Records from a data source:
Content starts
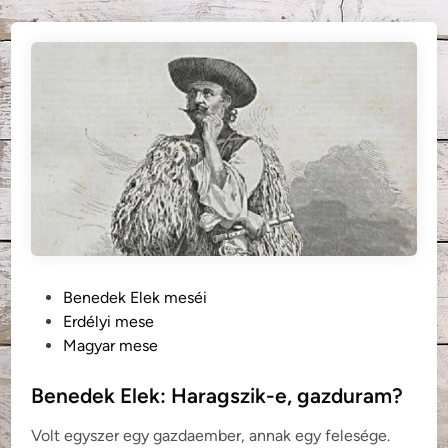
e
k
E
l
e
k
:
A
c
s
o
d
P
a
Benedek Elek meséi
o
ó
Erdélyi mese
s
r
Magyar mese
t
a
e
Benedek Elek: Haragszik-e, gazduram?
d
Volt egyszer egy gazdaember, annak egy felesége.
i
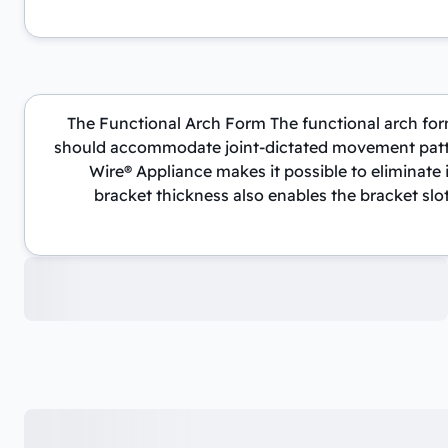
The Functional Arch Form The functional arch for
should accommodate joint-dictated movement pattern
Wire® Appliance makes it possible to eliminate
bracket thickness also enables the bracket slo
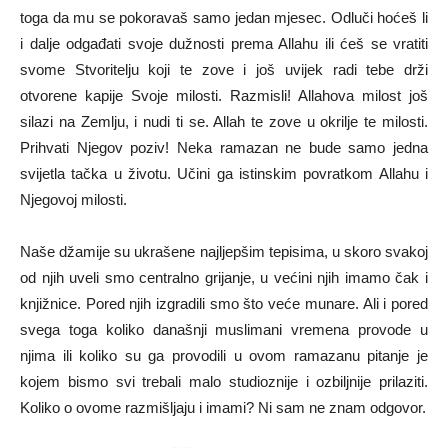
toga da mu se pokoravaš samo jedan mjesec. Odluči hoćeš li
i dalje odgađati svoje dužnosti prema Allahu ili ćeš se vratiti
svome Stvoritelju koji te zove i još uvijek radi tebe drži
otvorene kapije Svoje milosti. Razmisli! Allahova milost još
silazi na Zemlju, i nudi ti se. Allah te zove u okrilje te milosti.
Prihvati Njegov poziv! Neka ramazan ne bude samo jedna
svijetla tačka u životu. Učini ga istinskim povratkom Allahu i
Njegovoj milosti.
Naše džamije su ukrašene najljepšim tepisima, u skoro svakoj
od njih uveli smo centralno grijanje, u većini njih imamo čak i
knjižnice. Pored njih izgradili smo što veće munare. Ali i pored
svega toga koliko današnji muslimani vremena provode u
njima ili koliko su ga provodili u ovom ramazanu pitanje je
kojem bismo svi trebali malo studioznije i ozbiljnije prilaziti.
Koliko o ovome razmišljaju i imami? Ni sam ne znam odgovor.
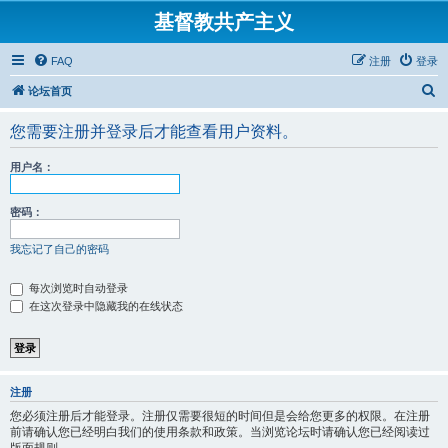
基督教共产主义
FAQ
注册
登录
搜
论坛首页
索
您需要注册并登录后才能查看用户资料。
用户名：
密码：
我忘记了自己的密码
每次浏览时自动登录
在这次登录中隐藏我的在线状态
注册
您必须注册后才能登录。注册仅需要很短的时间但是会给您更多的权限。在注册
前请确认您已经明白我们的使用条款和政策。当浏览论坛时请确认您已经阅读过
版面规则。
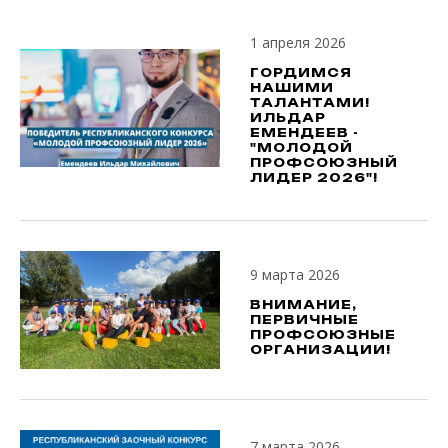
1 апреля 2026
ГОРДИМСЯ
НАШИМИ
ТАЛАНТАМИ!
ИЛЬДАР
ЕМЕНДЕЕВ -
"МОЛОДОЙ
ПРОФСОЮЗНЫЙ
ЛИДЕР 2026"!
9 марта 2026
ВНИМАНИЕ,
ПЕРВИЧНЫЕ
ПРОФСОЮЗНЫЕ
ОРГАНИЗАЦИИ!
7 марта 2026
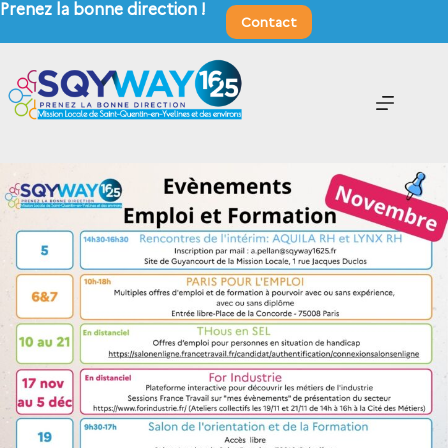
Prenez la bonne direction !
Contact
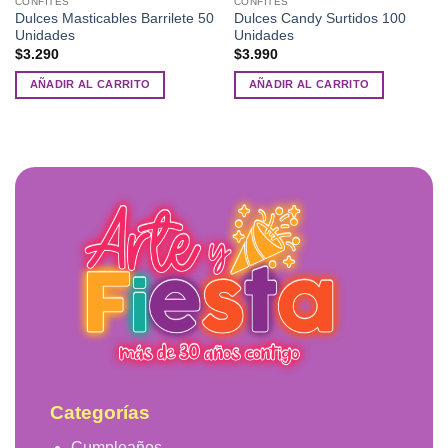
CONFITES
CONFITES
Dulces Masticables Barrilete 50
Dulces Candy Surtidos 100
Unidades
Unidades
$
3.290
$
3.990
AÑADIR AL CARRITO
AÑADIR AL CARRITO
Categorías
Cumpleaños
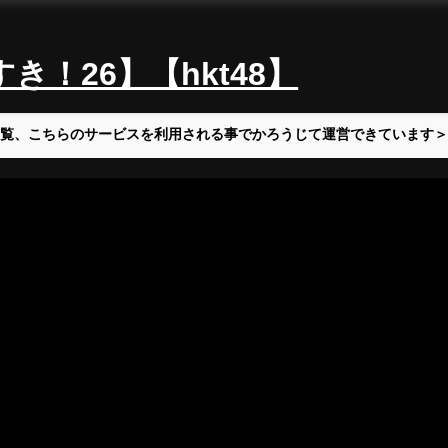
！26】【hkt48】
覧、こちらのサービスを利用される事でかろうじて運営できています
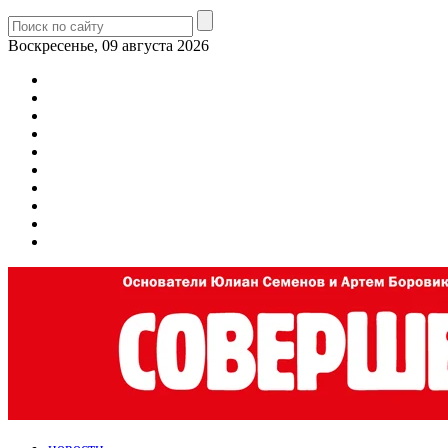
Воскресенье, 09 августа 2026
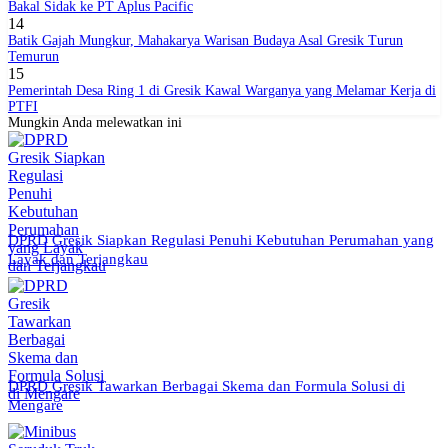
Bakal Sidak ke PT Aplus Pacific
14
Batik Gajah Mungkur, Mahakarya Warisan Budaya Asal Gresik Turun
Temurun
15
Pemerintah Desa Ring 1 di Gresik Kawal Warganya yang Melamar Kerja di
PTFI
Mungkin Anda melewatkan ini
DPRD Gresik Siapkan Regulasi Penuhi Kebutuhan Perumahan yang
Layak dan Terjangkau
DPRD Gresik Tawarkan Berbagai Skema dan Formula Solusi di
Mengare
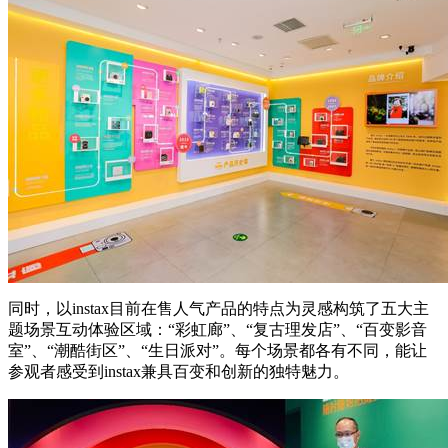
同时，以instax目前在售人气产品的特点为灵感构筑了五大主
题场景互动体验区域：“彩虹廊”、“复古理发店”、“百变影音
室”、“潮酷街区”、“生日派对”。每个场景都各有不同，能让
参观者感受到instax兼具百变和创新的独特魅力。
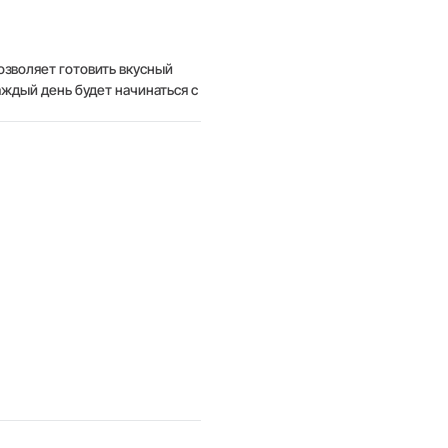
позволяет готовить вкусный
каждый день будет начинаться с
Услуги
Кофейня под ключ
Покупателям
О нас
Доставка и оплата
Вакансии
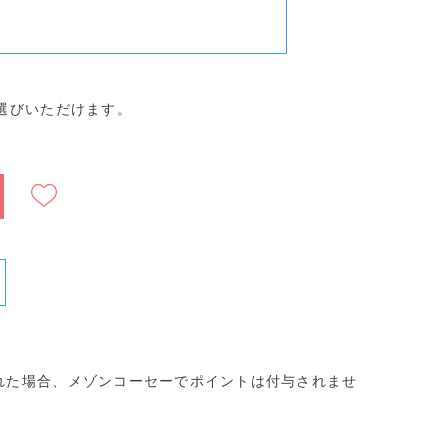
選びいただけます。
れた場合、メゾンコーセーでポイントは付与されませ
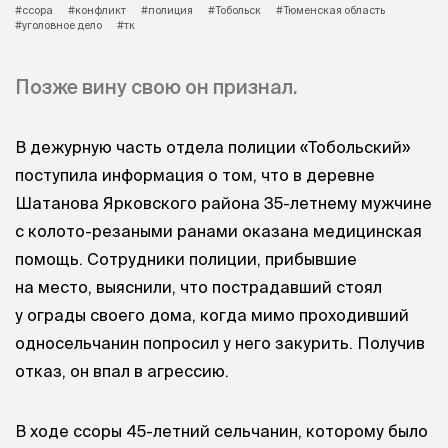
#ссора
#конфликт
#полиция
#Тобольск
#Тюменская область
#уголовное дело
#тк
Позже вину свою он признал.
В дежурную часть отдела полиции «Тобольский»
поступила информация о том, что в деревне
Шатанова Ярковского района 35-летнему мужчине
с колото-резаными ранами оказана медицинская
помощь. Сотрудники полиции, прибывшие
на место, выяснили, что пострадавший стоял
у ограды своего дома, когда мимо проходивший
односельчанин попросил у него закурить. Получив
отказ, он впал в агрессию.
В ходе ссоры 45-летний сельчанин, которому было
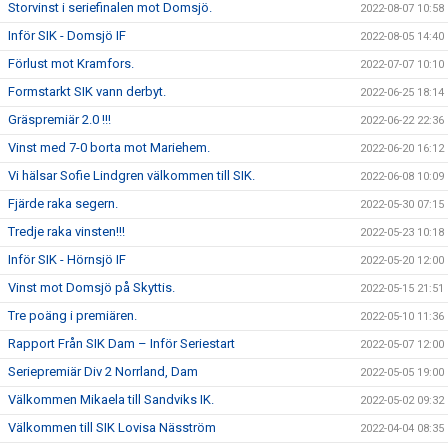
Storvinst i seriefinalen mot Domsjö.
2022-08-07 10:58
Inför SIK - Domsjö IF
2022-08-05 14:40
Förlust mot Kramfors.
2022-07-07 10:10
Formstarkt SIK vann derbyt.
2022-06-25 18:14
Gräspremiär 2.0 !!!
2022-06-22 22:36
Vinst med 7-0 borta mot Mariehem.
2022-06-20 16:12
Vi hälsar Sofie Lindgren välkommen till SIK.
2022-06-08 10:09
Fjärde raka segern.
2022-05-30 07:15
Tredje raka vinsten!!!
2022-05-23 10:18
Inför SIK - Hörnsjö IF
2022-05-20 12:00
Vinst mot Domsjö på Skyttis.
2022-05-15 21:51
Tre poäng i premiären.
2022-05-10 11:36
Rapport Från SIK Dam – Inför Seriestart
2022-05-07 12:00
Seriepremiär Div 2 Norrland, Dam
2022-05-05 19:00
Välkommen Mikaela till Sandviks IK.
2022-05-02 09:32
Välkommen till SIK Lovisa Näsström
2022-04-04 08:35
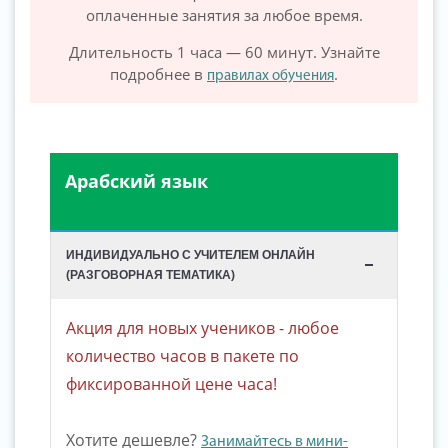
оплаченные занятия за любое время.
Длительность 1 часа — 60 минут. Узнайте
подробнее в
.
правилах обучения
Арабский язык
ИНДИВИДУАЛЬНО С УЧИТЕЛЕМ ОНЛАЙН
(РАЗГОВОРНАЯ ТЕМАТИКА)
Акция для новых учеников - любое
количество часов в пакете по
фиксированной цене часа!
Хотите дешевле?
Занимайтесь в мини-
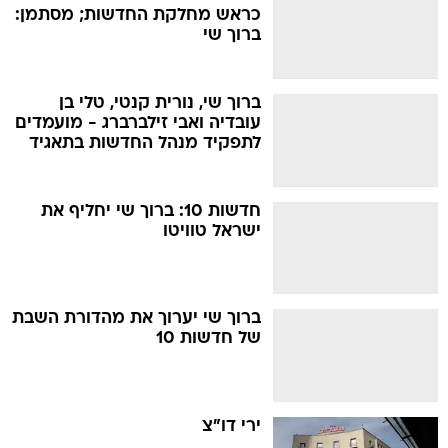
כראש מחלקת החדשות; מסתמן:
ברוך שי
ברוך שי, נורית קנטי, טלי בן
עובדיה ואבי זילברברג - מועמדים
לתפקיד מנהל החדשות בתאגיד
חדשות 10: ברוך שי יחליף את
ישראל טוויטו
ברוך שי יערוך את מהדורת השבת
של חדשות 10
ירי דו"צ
Content ends
THE TASK:
Write the lines above as a JSON list of strings, one string per line, skipping any blank lines. Omit the pictures.

ANSWER TO THIS EXERCISE:
[
  "e",
  "k",
  "E",
  "l",
  "e",
  "k",
  ":",
  "A",
  "c",
  "s",
  "o",
  "d",
  "P",
  "a",
  "Benedek Elek meséi",
  "o",
  "ó",
  "Erdélyi mese",
  "s",
  "r",
  "Magyar mese",
  "t",
  "a",
  "e",
  "Benedek Elek: Haragszik-e, gazduram?",
  "d",
  "Volt egyszer egy gazdaember, annak egy felesége.",
  "i",
  "The Functional Arch Form The functional arch for",
  "should accommodate joint-dictated movement pattern",
  "Wire® Appliance makes it possible to eliminate",
  "bracket thickness also enables the bracket slo",
  "toga da mu se pokoravaš samo jedan mjesec. Odluči hoćeš li",
  "i dalje odgađati svoje dužnosti prema Allahu ili ćeš se vratiti",
  "svome Stvoritelju koji te zove i još uvijek radi tebe drži",
  "otvorene kapije Svoje milosti. Razmisli! Allahova milost još",
  "silazi na Zemlju, i nudi ti se. Allah te zove u okrilje te milosti.",
  "Prihvati Njegov poziv! Neka ramazan ne bude samo jedna",
  "svijetla tačka u životu. Učini ga istinskim povratkom Allahu i",
  "Njegovoj milosti.",
  "Naše džamije su ukrašene najljepšim tepisima, u skoro svakoj",
  "od njih uveli smo centralno grijanje, u većini njih imamo čak i",
  "knjižnice. Pored njih izgradili smo što veće munare. Ali i pored",
  "svega toga koliko današnji muslimani vremena provode u",
  "njima ili koliko su ga provodili u ovom ramazanu pitanje je",
  "kojem bismo svi trebali malo studioznije i ozbiljnije prilaziti.",
  "Koliko o ovome razmišljaju i imami? Ni sam ne znam odgovor.",
  "基督教共产主义",
  "FAQ",
  "注册",
  "登录",
  "搜",
  "论坛首页",
  "索",
  "您需要注册并登录后才能查看用户资料。",
  "用户名：",
  "密码：",
  "我忘记了自己的密码",
  "每次浏览时自动登录",
  "在这次登录中隐藏我的在线状态",
  "注册",
  "您必须注册后才能登录。注册仅需要很短的时间但是会给您更多的权限。在注册",
  "前请确认您已经明白我们的使用条款和政策。当浏览论坛时请确认您已经阅读过",
  "版面规则。",
  "1 апреля 2026",
  "ГОРДИМСЯ",
  "НАШИМИ",
  "ТАЛАНТАМИ!",
  "ИЛЬДАР",
  "ЕМЕНДЕЕВ -",
  "\"МОЛОДОЙ",
  "ПРОФСОЮЗНЫЙ",
  "ЛИДЕР 2026\"!",
  "9 марта 2026",
  "ВНИМАНИЕ,",
  "ПЕРВИЧНЫЕ",
  "ПРОФСОЮЗНЫЕ",
  "ОРГАНИЗАЦИИ!",
  "7 марта 2026",
  "Prenez la bonne direction !",
  "Contact",
  "CONFITES",
  "CONFITES",
  "Dulces Masticables Barrilete 50",
  "Dulces Candy Surtidos 100",
  "Unidades",
  "Unidades",
  "$",
  "3.290",
  "$",
  "3.990",
  "AÑADIR AL CARRITO",
  "AÑADIR AL CARRITO",
  "Categorías",
  "Cumpleaños",
  "！26】【hkt48】",
  "覧、こちらのサービスを利用される事でかろうじて運営できています",
  "Воскресенье, 09 августа 2026",
  "Bakal Sidak ke PT Aplus Pacific",
  "14",
  "Batik Gajah Mungkur, Mahakarya Warisan Budaya Asal Gresik Turun",
  "Temurun",
  "15",
  "Pemerintah Desa Ring 1 di Gresik Kawal Warganya yang Melamar Kerja di",
  "PTFI",
  "Mungkin Anda melewatkan ini",
  "DPRD Gresik Siapkan Regulasi Penuhi Kebutuhan Perumahan yang",
  "Layak dan Terjangkau",
  "DPRD Gresik Tawarkan Berbagai Skema dan Formula Solusi di",
  "Mengare",
  "同时，以instax目前在售人气产品的特点为灵感构筑了五大主",
  "题场景互动体验区域：“彩虹廊”、“复古理发店”、“百变影音",
  "室”、“潮酷街区”、“生日派对”。每个场景都各有不同，能让",
  "参观者感受到instax兼具百变和创新的独特魅力。",
  "позволяет готовить вкусный",
  "каждый день будет начинаться с",
  "Услуги",
  "Кофейня под ключ",
  "Покупателям",
  "О нас",
  "Доставка и оплата",
  "Вакансии",
  "選びいただけます。",
  "れた場合、メゾンコーセーでポイントは付与されませ",
  "#ссора",
  "#конфликт",
  "#полиция",
  "#Тобольск",
  "#Тюменская область",
  "#уголовное дело",
  "#тк",
  "Позже вину свою он признал.",
  "В дежурную часть отдела полиции «Тобольский»",
  "поступила информация о том, что в деревне",
  "Шатанова Ярковского района 35-летнему мужчине",
  "с колото-резаными ранами оказана медицинская",
  "помощь. Сотрудники полиции, прибывшие",
  "на место, выяснили, что пострадавший стоял",
  "у ограды своего дома, когда мимо проходивший",
  "односельчанин попросил у него закурить. Получив",
  "отказ, он впал в агрессию.",
  "В ходе ссоры 45-летний сельчанин, которому было",
  "Storvinst i seriefinalen mot Domsjö.",
  "2022-08-07 10:58",
  "Inför SIK - Domsjö IF",
  "2022-08-05 14:40",
  "Förlust mot Kramfors.",
  "2022-07-07 10:10",
  "Formstarkt SIK vann derbyt.",
  "2022-06-25 18:14",
  "Gräspremiär 2.0 !!!",
  "2022-06-22 22:36",
  "Vinst med 7-0 borta mot Mariehem.",
  "2022-06-20 16:12",
  "Vi hälsar Sofie Lindgren välkommen till SIK.",
  "2022-06-08 10:09",
  "Fjärde raka segern.",
  "2022-05-30 07:15",
  "Tredje raka vinsten!!!",
  "2022-05-23 10:18",
  "Inför SIK - Hörnsjö IF",
  "2022-05-20 12:00",
  "Vinst mot Domsjö på Skyttis.",
  "2022-05-15 21:51",
  "Tre poäng i premiären.",
  "2022-05-10 11:36",
  "Rapport Från SIK Dam – Inför Seriestart",
  "2022-05-07 12:00",
  "Seriepremiär Div 2 Norrland, Dam",
  "2022-05-05 19:00",
  "Välkommen Mikaela till Sandviks IK.",
  "2022-05-02 09:32",
  "Välkommen till SIK Lovisa Näsström",
  "2022-04-04 08:35",
  "оплаченные занятия за любое время.",
  "Длительность 1 часа — 60 минут. Узнайте",
  "подробнее в",
  ".",
  "правилах обучения",
  "Арабский язык",
  "ИНДИВИДУАЛЬНО С УЧИТЕЛЕМ ОНЛАЙН",
  "(РАЗГОВОРНАЯ ТЕМАТИКА)",
  "Акция для новых учеников - любое",
  "количество часов в пакете по",
  "фиксированной цене часа!",
  "Хотите дешевле?",
  "Занимайтесь в мини-",
  "כראש מחלקת החדשות; מסתמן:",
  "ברוך שי",
  "ברוך שי, נורית קנטי, טלי בן",
  "עובדיה ואבי זילברברג - מועמדים",
  "לתפקיד מנהל החדשות בתאגיד",
  "חדשות 10: ברוך שי יחליף את",
  "ישראל טוויטו",
  "ברוך שי יערוך את מהדורת השבת",
  "של חדשות 10",
  "ירי דו\"צ"
]